Dataset entries START
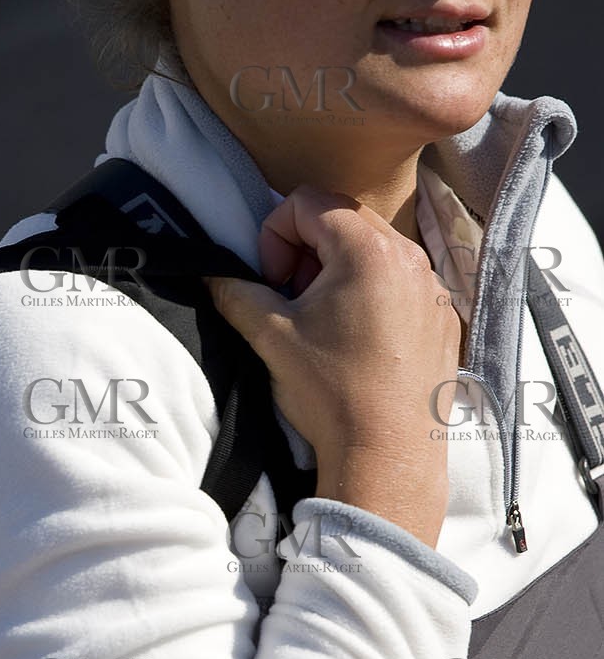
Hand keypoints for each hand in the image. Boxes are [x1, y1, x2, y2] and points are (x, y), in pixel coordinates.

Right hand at [205, 186, 459, 546]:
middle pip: (343, 219)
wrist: (386, 456)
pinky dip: (371, 296)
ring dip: (337, 273)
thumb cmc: (331, 393)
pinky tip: (355, 343)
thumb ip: (236, 292)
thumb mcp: (269, 337)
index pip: (307, 202)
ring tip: (322, 324)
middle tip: (292, 300)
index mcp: (367, 250)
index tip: (271, 281)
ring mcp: (433, 289)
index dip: (274, 235)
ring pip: (374, 250)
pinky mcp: (444, 319)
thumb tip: (214, 275)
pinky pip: (402, 283)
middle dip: (306, 251)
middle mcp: (409, 258)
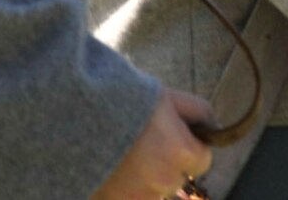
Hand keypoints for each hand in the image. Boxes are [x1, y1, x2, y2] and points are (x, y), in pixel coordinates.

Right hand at [91, 90, 214, 199]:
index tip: (175, 135)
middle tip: (145, 142)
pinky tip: (112, 168)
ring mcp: (136, 198)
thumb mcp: (168, 98)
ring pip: (153, 191)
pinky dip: (124, 188)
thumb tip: (213, 126)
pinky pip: (129, 197)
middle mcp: (162, 182)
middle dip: (167, 163)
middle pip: (176, 178)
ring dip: (145, 179)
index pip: (202, 161)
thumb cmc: (125, 102)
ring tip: (126, 156)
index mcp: (180, 154)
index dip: (191, 146)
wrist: (74, 116)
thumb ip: (198, 112)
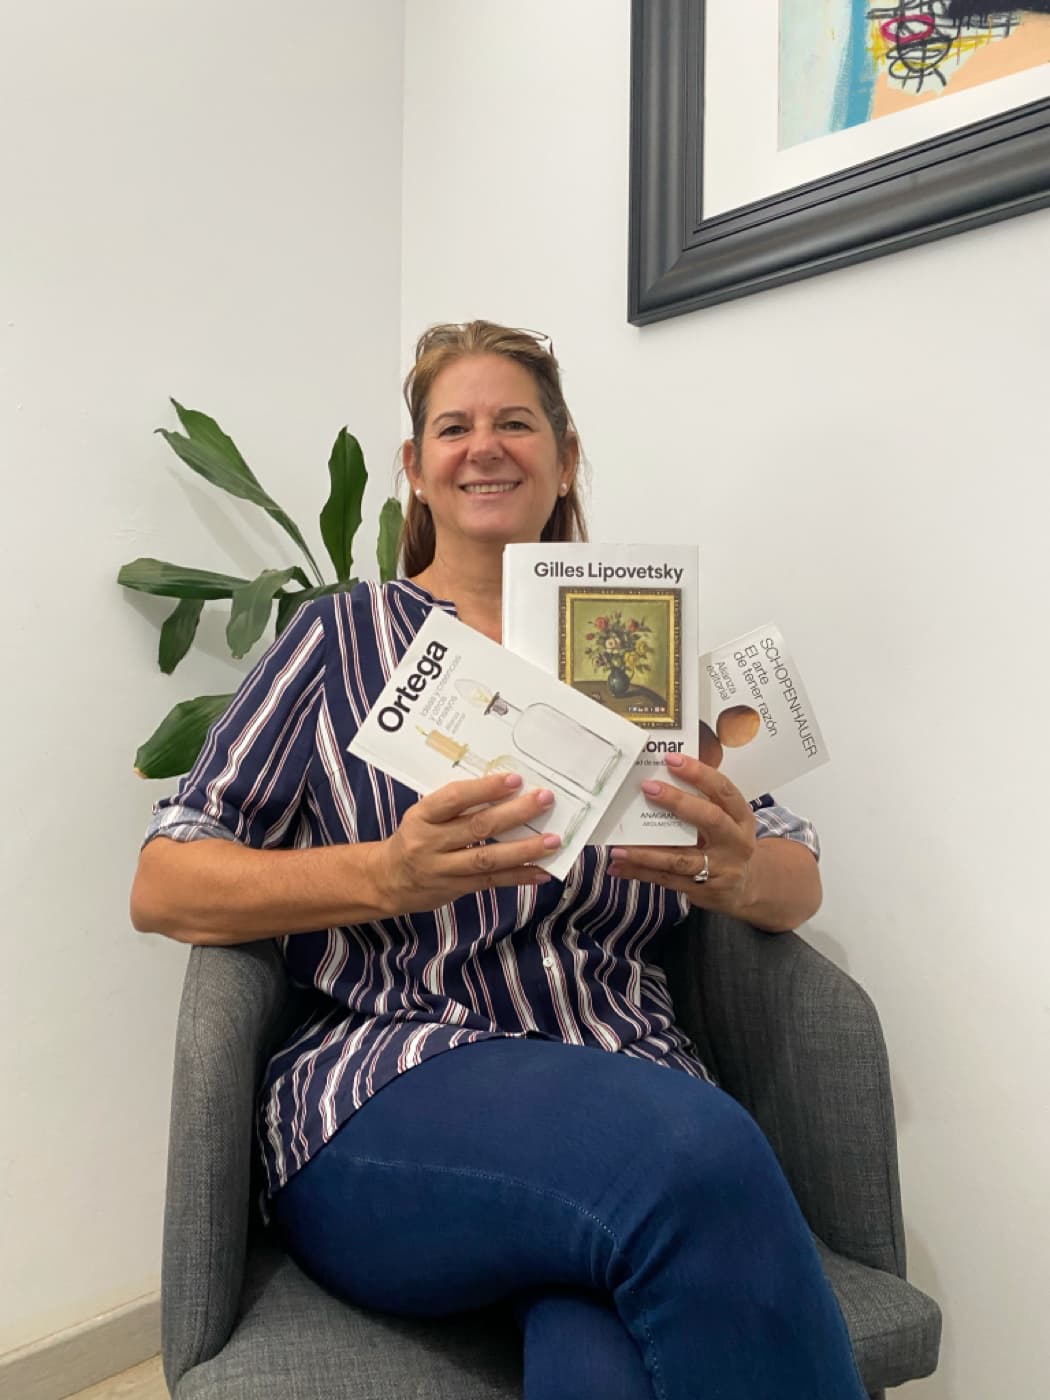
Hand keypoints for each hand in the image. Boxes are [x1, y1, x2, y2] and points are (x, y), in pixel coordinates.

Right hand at [370, 772, 561, 914]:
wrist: (387, 879)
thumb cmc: (414, 837)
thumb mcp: (424, 815)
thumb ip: (456, 805)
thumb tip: (505, 789)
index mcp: (422, 816)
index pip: (454, 798)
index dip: (485, 789)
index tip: (515, 779)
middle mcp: (430, 842)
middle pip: (478, 827)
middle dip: (516, 813)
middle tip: (544, 800)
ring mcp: (443, 869)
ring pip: (488, 858)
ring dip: (524, 850)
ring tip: (553, 840)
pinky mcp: (455, 889)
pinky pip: (492, 882)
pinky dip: (519, 876)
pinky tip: (542, 871)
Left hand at [606, 753, 756, 915]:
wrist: (744, 888)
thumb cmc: (725, 843)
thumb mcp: (726, 820)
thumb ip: (701, 801)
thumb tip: (659, 774)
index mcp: (740, 817)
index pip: (723, 790)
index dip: (699, 773)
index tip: (672, 759)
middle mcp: (735, 842)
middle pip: (709, 818)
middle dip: (677, 801)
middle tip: (647, 789)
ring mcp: (720, 869)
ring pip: (680, 859)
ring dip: (646, 853)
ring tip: (618, 847)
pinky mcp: (703, 890)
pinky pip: (667, 880)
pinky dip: (641, 873)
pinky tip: (619, 866)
Dataset entries END
▸ **What the task requires**:
Please repeat, exactly as written, the lines in the records above, starting with the one that has "index dip: (274, 235)" and going on through the one that has "thumb mcp: (168, 98)". Pictures are to be left out.

▸ **Written answer**:
index dip: (274, 235)
ring pip: (374, 250)
pinky mcp: (444, 319)
thumb tip: (214, 275)
pinky pip: (402, 283)
middle dip: (306, 251)
middle mcp: (409, 258)
Hand keypoints for each hand in the image. Boxes are [x1, y1, x2, y2] and points are (x, y), in pixel coordinates.

Right hand at [91, 90, 214, 199]:
index tip: (175, 135)
middle tip: (145, 142)
pinky tip: (112, 168)
ring mcp: (136, 198)
thumb mcp: (168, 98)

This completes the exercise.